THE DATA START

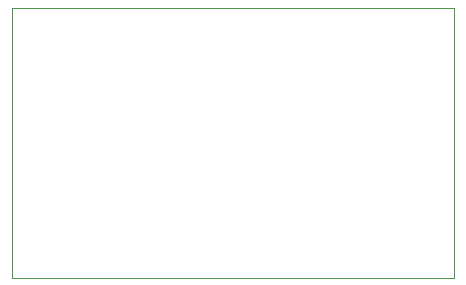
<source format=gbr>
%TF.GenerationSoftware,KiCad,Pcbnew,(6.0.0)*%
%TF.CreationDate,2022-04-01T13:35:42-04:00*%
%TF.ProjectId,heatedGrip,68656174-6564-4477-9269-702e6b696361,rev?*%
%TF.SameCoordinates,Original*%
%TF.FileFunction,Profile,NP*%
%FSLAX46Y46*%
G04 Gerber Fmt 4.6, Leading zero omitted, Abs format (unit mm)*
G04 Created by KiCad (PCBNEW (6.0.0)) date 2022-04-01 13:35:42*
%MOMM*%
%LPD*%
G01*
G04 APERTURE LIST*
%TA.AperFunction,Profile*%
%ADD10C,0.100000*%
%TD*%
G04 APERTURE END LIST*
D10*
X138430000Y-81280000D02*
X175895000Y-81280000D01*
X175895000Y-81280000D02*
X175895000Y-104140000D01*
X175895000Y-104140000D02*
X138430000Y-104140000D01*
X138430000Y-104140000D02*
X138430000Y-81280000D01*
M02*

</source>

THE DATA END

Return exactly, and only, the line containing "X175895000Y-81280000D02*" and every line after it through the end of the material.

X175895000Y-81280000D02*
X175895000Y-104140000D01*
X175895000Y-104140000D02*
X138430000Y-104140000D01*
X138430000Y-104140000D02*
X138430000Y-81280000D01*
M02*

</source>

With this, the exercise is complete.